BEGIN Input data
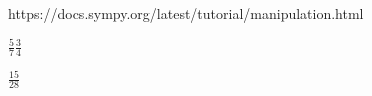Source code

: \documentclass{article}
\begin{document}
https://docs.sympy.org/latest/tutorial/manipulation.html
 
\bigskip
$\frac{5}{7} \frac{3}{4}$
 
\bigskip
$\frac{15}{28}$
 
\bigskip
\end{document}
END Input data
BEGIN Input data
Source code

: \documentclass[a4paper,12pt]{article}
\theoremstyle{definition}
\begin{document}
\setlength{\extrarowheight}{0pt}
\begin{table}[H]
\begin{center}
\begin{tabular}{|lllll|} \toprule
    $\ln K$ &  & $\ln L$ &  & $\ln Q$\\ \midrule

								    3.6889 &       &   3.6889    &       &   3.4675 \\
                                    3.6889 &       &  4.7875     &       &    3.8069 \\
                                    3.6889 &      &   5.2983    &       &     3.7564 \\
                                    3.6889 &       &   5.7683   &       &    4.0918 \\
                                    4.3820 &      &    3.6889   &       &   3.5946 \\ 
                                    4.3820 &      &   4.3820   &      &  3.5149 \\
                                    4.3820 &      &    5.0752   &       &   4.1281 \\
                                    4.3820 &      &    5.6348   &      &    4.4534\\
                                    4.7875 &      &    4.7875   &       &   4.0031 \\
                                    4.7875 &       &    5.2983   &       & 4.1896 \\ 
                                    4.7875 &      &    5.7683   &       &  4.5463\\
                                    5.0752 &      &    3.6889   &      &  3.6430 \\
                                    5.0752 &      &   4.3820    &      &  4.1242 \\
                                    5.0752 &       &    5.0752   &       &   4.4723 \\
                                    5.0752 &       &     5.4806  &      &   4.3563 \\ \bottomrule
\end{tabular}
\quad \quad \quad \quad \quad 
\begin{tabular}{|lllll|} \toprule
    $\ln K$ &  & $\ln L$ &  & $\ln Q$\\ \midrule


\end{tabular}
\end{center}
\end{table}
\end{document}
END Input data
- [Exercise goal]
Copy out each line of the data containing the string "documentclass".

- [Task answer]
: \documentclass{article}
: \documentclass[a4paper,12pt]{article}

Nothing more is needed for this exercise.